## TASK TO COMPLETE
Can you carry the essay on Navy carrier battle groups below forward, starting right after its last sentence?

===== SELECTED EXTRACT =====

No longer enamored of the bracing benefits of competition, and the healing tonic of creative destruction? Perhaps it's time to try mutually beneficial economic relations.
I defer to genius Fred Reed, again.
A Tale of Carriers
by Fred Reed
I wonder whether Americans realize that they have a Vienna-sausage military at filet-mignon prices. The sorry performance in recent wars is just one example of the ongoing rot, but the whole enterprise has become unbalanced, aimed at fighting the kinds of enemies we don’t have instead of the ones we have recently chosen to make.
The Navy is a fine example. The carrier battle group, the heart of the Navy, is a hugely expensive way to get relatively few combat aircraft to a remote place. It is a relic of World War II, for which it was well suited. Since it was then fighting similar battle groups, the strengths and weaknesses were more or less matched.
But the Navy has not fought a war for sixty years, certainly not one it needed to win, and it shows. Today’s battle groups, CVBGs as we say, are almost indistinguishable from those of 1945, except for the upgrading of weapons. Instead of five-inch-thirty-eights, we have Standard missiles. Instead of F4F Hellcats, the F-18 Hornet. Yet the carrier is still the Mother Ship, protected by screens of cruisers and destroyers, with interceptors flying CAP. The problem is that the enemy has changed.
Bear in mind that a great many countries fear attack by the United States, among them such trivial nations as Russia, China, and Iran. None of these has the money to build carrier groups to oppose those of the Navy.
All of these have thought about cheap ways to overcome the US behemoth. Four solutions soon came to hand:
1. Very fast sea-skimming cruise missiles, such as the Brahmos and Brahmos II (Mach 5+).
2. Supercavitating torpedoes, reaching speeds of over 200 miles an hour.
3. Very quiet submarines, diesel-electrics in the case of poor countries.
4. Anti-ship ballistic missiles, such as the one attributed to the Chinese.
Any military buff knows that the Navy cannot defend itself against these. It says it can. It has to say it can. In fleet exercises against submarines, the subs always win – easily. The Pentagon has been trying to invent defenses against ballistic missiles since the days of Reagan (remember Star Wars?) with miserable results. If you have close friends in the Navy, ask them over a few beers what scares the bejesus out of them. Easy: Swarms of fast, stealthy, sea-skimming cruise missiles with multi-mode terminal guidance.

===== SOURCE EXCERPT =====

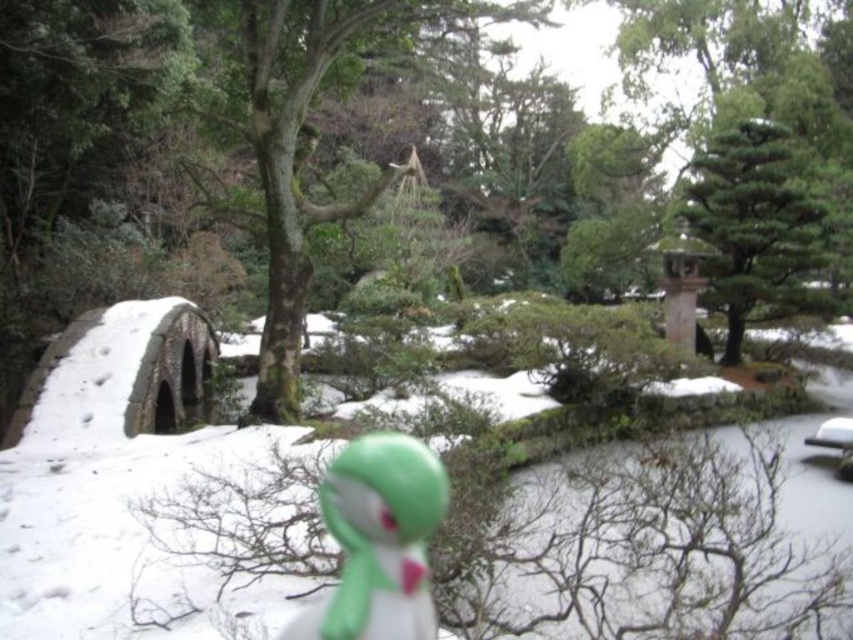
In the winter Japanese garden scene, there is a green mossy tree at center and a green textured tree at upper right. Which tree is positioned to the left when viewed from the stone bridge?

The green mossy tree at center is to the left of the green textured tree at upper right, so when viewed from the stone bridge, the green mossy tree at center is positioned to the left.

You are a visitor in the garden and want to take a photo of the green matte figurine at center without the green textured tree at upper right blocking it. How should you adjust your position?

Move closer to the green matte figurine at center so that the green textured tree at upper right is no longer in front of it. Since the green matte figurine at center is behind the green textured tree at upper right, moving closer would allow you to position yourself where the tree no longer obstructs the view of the figurine.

=====

## FINAL RESULT
Add to the brew that today’s ships are fragile, based on the assumption that they will never be hit. Go aboard a WWII battleship like the Iowa, BB-61 (I have) and you will find sixteen-inch belt armor and turrets designed to withstand an asteroid strike. Now go aboard a Tico-class Aegis boat (I have). You will find an electronic marvel with big screens in a darkened CIC and an amazing SPY-1 phased-array radar that one burst of shrapnel would take out of commission for many months.
Now note that cruise missiles have ranges in the hundreds of miles. Think: Persian Gulf. A cruise missile can be boxed and mounted on a truck, a fast launch, or a tramp steamer. The Chinese ballistic missile has a range of 1200 miles, enough to keep carriers out of aircraft range of Taiwan. I wonder whether the Chinese have thought of that?
In short the day of surface navies seems to be coming to a close, at least as strategically decisive forces. So does the day of the manned fighter as Predator-style “drones” improve.
What happens now? Nothing – for the moment.
To understand the problem, assume for the moment that the Navy knew beyond doubt, and openly admitted in internal discussion, that it could not protect its surface ships from modern anti-ship missiles. What would it do? What could it do?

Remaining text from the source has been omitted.